Given records below:

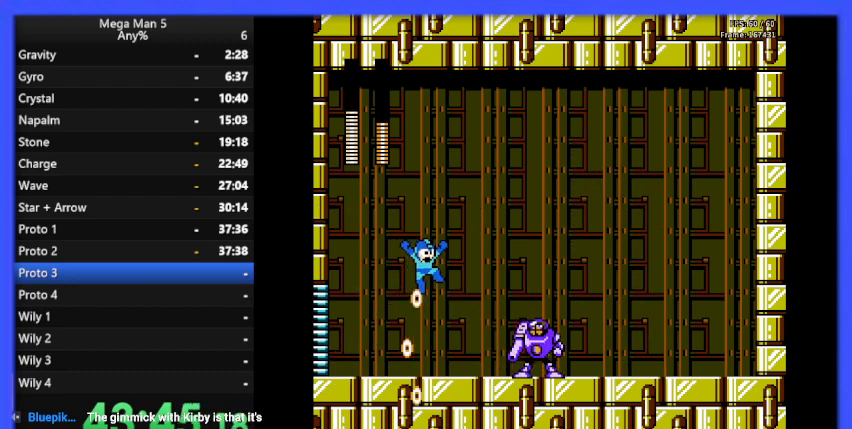
{"buttons": ["DPAD_RIGHT"], "events": [[67, "DPAD_RIGHT", "up"], [133, "A", "up"], [133, "DPAD_LEFT", "down"], [367, "DPAD_LEFT", "up"], [400, "DPAD_RIGHT", "down"], [500, "B", "up"]]}
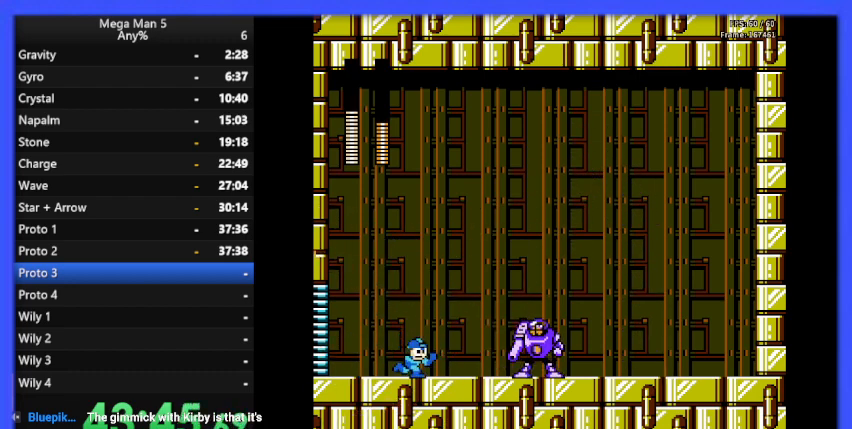
{"buttons": ["B", "DPAD_LEFT"], "events": [[33, "DPAD_RIGHT", "up"], [67, "B", "down"], [133, "DPAD_LEFT", "down"]]}
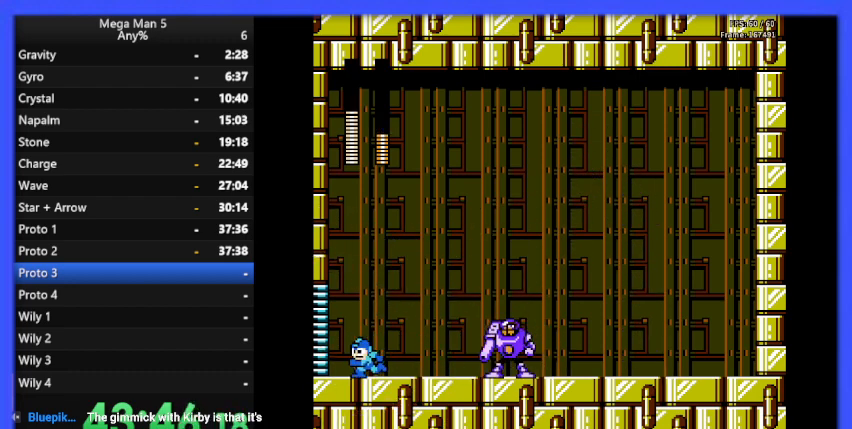
{"buttons": ["B"], "events": [[167, "DPAD_LEFT", "up"]]}
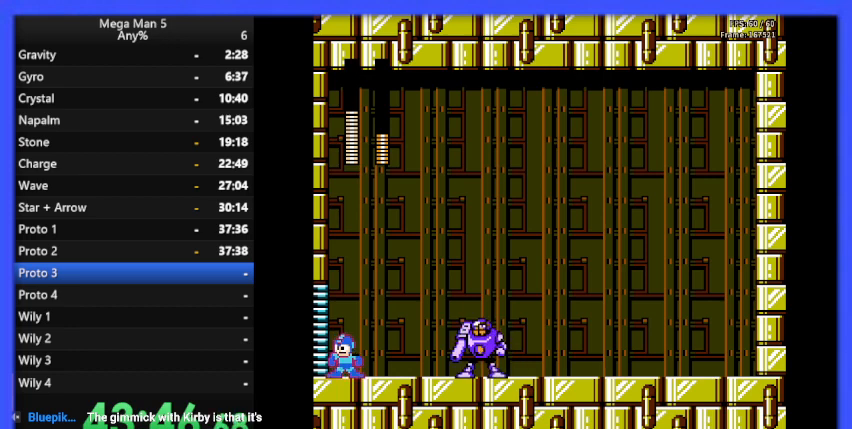
{"buttons": ["B"], "events": [[100, "DPAD_RIGHT", "down"], [233, "DPAD_RIGHT", "up"]]}
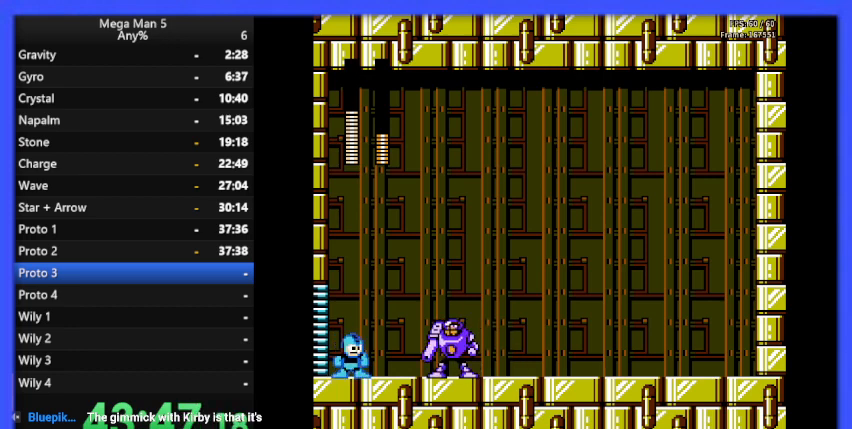
{"buttons": ["B"], "events": [[33, "B", "up"], [67, "B", "down"], [300, "DPAD_LEFT", "down"], [433, "DPAD_LEFT", "up"]]}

End of Given records.

To do: Excluding pictures, print all lines above exactly.

Solution:
{"buttons": ["DPAD_RIGHT"], "events": [[67, "DPAD_RIGHT", "up"], [133, "A", "up"], [133, "DPAD_LEFT", "down"], [367, "DPAD_LEFT", "up"], [400, "DPAD_RIGHT", "down"], [500, "B", "up"]]}
{"buttons": ["B", "DPAD_LEFT"], "events": [[33, "DPAD_RIGHT", "up"], [67, "B", "down"], [133, "DPAD_LEFT", "down"]]}
{"buttons": ["B"], "events": [[167, "DPAD_LEFT", "up"]]}
{"buttons": ["B"], "events": [[100, "DPAD_RIGHT", "down"], [233, "DPAD_RIGHT", "up"]]}
{"buttons": ["B"], "events": [[33, "B", "up"], [67, "B", "down"], [300, "DPAD_LEFT", "down"], [433, "DPAD_LEFT", "up"]]}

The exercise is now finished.